At Mangopay, our mission is to power the payment infrastructure and payment operations of the world's biggest and most exciting marketplaces & platforms.
We provide marketplaces and platforms with powerful modular payment and regulatory solutions. Since 2013, we have enabled the success of some of the biggest names in e-commerce, retail, and cutting-edge platforms such as Vinted, Rakuten, Chrono24, La Redoute, Wallapop and over 2,500+ more.
Our team of 400+ is spread across Europe, with offices in Paris, Luxembourg and London. In an environment where marketplaces and fintech ventures are thriving, we're actively seeking exceptional individuals to tackle the challenges in our field and contribute to our growth. Our commitment to diversity is unwavering, and we are dedicated to promoting employee well-being, inclusivity, and equal opportunities. Joining Mangopay means you’ll be part of a dynamic, flexible, and rapidly growing team.
We’re currently looking for motivated and results driven Senior & Lead Site Reliability Engineers (SREs) to join our Platform team. As a valued member of the Technology department, you will have the opportunity to work closely with cross-functional teams to deploy and manage systems, drive operational efficiency through automation, and troubleshoot issues across multiple environments.
If you’re a senior engineer with a good cloud infrastructure background that is comfortable with ambiguity, and aim to simplify and improve how infrastructure works, this could be the role for you. As a team, we’re responsible for designing, building, and operating the services we consume from AWS, along with the software we run on top like Kubernetes, Kafka, Redis, PostgreSQL and more. We’re also responsible for operating our network, and being on-call for the things we own and run.
To achieve this, we’re organised into three teams within the Platform Universe; Platform Engineering, Data Engineering, and Operations. Each squad is responsible for solving a specific set of problems for our customers and our engineers. We’re looking for engineers who are interested in joining our Operations SRE squad.
This role is a remote opportunity.
What will you be responsible for?
- Designing and implementing automation tools and frameworks to streamline our operations and deployment processes. This will involve creating new tools as well as improving existing ones
- Leading efforts to design and implement scalable fault tolerant systems that can handle our increasing user base and traffic
- Identifying areas of performance optimisation and conduct capacity planning to automate future growth
- Participating in architecture and design reviews to ensure that our systems are scalable, reliable, and secure.

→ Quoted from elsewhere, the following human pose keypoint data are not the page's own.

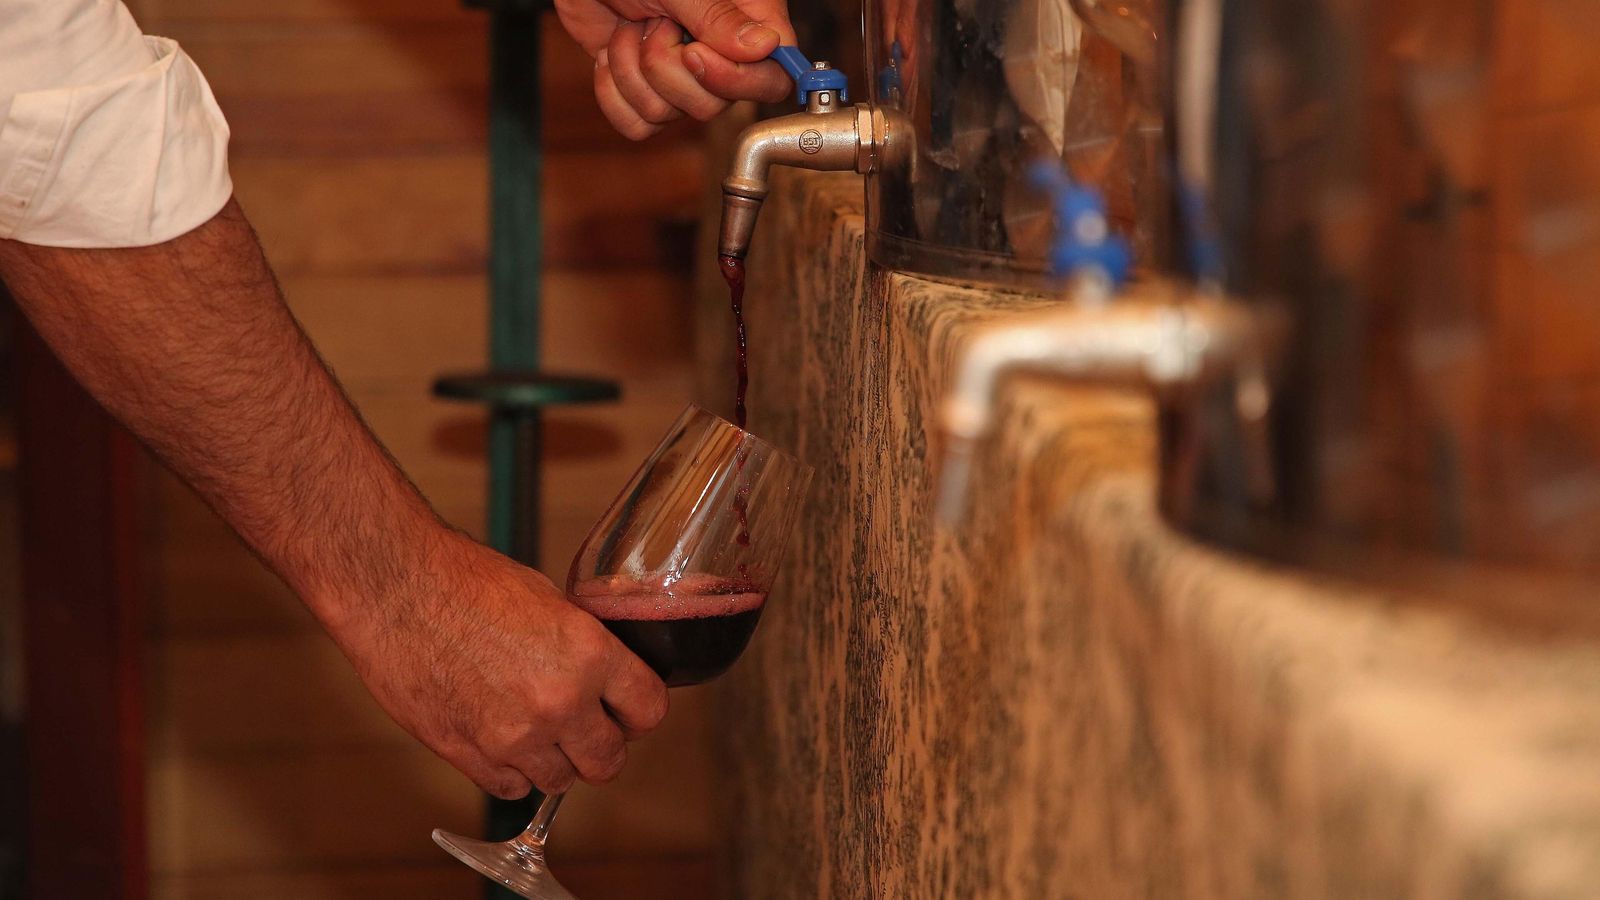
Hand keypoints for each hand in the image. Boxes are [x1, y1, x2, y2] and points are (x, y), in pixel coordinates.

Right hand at [332, 528, 669, 797]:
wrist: (395, 588)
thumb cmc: (464, 581)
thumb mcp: (550, 600)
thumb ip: (583, 647)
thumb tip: (604, 675)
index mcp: (587, 654)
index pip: (649, 709)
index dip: (639, 711)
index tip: (628, 710)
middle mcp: (558, 702)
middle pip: (608, 761)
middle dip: (602, 745)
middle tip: (586, 726)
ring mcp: (511, 735)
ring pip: (559, 782)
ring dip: (553, 760)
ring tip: (534, 725)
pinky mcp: (467, 754)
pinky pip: (509, 788)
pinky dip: (510, 771)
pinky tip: (500, 736)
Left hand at [555, 0, 797, 138]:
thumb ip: (719, 16)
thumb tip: (767, 45)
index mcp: (745, 20)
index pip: (772, 77)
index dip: (734, 80)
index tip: (694, 55)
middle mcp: (718, 55)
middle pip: (713, 106)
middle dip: (666, 68)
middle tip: (653, 22)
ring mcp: (681, 78)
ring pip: (668, 116)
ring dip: (632, 69)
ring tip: (631, 26)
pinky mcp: (645, 92)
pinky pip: (636, 125)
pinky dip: (613, 91)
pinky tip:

You will be working with other engineers to make sure that our systems are designed and built for the long term
- Building, maintaining and continuously improving our monitoring, alerting, and logging systems. This includes setting up new tools and constantly finding ways to improve our existing ones
- Identifying and troubleshooting production issues and provide quick resolution. You will be responsible for identifying problems and finding solutions, as well as working with other teams to ensure that they are resolved quickly
- Collaborating with development teams to ensure that our systems are designed and built for reliability and scalability. You will be working with other teams to make sure that our systems are designed and built to be robust and scalable
- Monitoring and reporting on system performance and availability. You will be responsible for monitoring our systems to ensure that they are performing well and are available to our users
What do we expect from you?
- Strong experience with Amazon Web Services (AWS) is a must. You should have a deep understanding of AWS services and how to use them effectively
- Experience with migration projects and migrating environments is a must
- Experience with containerization technologies such as Docker and Kubernetes
- Extensive experience with Infrastructure as Code (IaC) tools such as Terraform, CloudFormation, or Ansible
- Excellent problem solving and troubleshooting skills
- Strong experience with at least one programming language such as Python, Java, or Go
- Strong networking experience
- Experience with monitoring and logging tools such as Grafana, ELK stack, DataDog, Splunk or others
- Experience with CI/CD pipelines and tools such as TeamCity, GitLab, or CircleCI
- Strong understanding of networking concepts and protocols
- Excellent communication skills and ability to work in a team environment
If this role sounds of interest, we would love to hear from you!
We care about equal employment opportunities, so all qualified applicants will receive equal consideration regardless of their race, colour, religion, sex, sexual orientation, gender perception or identity, national origin, age, marital status, protected veteran status, or disability status.